December 17 (morning routine), by Flickr user Romanlily.
December 17 (morning routine), by Flickr user Romanlily. Click image to visit Romanlily's photostream.

A goal for 2009 is to not fill up my calendar with gallery shows. I have been blessed in the past two years, being presented with a variety of opportunities to show my work in and around Oklahoma. (Thanks, folks!) The downside of that is I have been painting under deadline for all of that time. I work well with deadlines, and am pretty good at managing my time. Now I am looking forward to opening up my work to free-form exploration. This is a journey best served with a side of structure. I've been reading the blog Daily Routines for ideas. An excerpt from today's post about Chris Ofili:

He arrives in his studio at 9 or 10 in the morning, he explained. He sets aside a corner for watercolors and drawings "away from center stage," meaning where he paints his big, collaged oil paintings. "I consider that corner of the studio to be my comfort zone," he said. First, he tears a large sheet of paper, always the same size, into eight pieces, all about 6 by 9 inches. Then he loosens up with some pencil marks, "nothing statements, which have no function."

"They're not a guide," he went on, they're just a way to say something and nothing with a physical mark that is nothing except a start."

Watercolor goes on top. He estimated that each head takes 5 to 15 minutes. Occasionally he'll paint while on the phone. He may finish one watercolor or 10 in the course of a day.
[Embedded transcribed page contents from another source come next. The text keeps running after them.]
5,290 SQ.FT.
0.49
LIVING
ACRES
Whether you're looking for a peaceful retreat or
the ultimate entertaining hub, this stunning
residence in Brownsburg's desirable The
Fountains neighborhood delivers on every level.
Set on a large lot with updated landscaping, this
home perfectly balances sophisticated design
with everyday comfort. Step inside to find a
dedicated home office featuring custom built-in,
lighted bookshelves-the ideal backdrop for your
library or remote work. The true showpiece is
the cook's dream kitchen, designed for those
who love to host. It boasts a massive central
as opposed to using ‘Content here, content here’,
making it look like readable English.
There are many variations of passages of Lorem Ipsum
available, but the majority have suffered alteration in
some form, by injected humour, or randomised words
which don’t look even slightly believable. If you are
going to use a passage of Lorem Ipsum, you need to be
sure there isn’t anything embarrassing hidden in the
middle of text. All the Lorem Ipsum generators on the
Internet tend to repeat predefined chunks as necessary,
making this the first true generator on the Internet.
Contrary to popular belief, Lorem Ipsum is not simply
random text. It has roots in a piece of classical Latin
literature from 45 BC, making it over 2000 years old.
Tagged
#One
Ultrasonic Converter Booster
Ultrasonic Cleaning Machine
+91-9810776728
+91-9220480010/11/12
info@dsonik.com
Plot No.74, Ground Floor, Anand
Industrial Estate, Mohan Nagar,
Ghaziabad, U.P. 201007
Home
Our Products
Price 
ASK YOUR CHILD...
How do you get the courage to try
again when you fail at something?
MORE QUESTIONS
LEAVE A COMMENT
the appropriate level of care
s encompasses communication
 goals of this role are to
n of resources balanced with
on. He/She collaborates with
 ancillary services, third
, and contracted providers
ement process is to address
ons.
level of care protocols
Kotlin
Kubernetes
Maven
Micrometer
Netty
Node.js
This comes from a longer article about artists' routines that ran in the New York Times in 2005. Here is the full article.

A point about artists I often impress on people is that we are not magicians.

The myth is that artists are somehow different. That they leap from one peak of inspiration to another. That they reject limits - that this is precisely what makes them artists. But of course that's not true. Most artists work as the rest of us do, incrementally, day by day, according to their own habits. That most art does not rise above the level of routine has nothing necessarily to do with the value of having a ritual.

This is as close to a New Year's Resolution as I will get.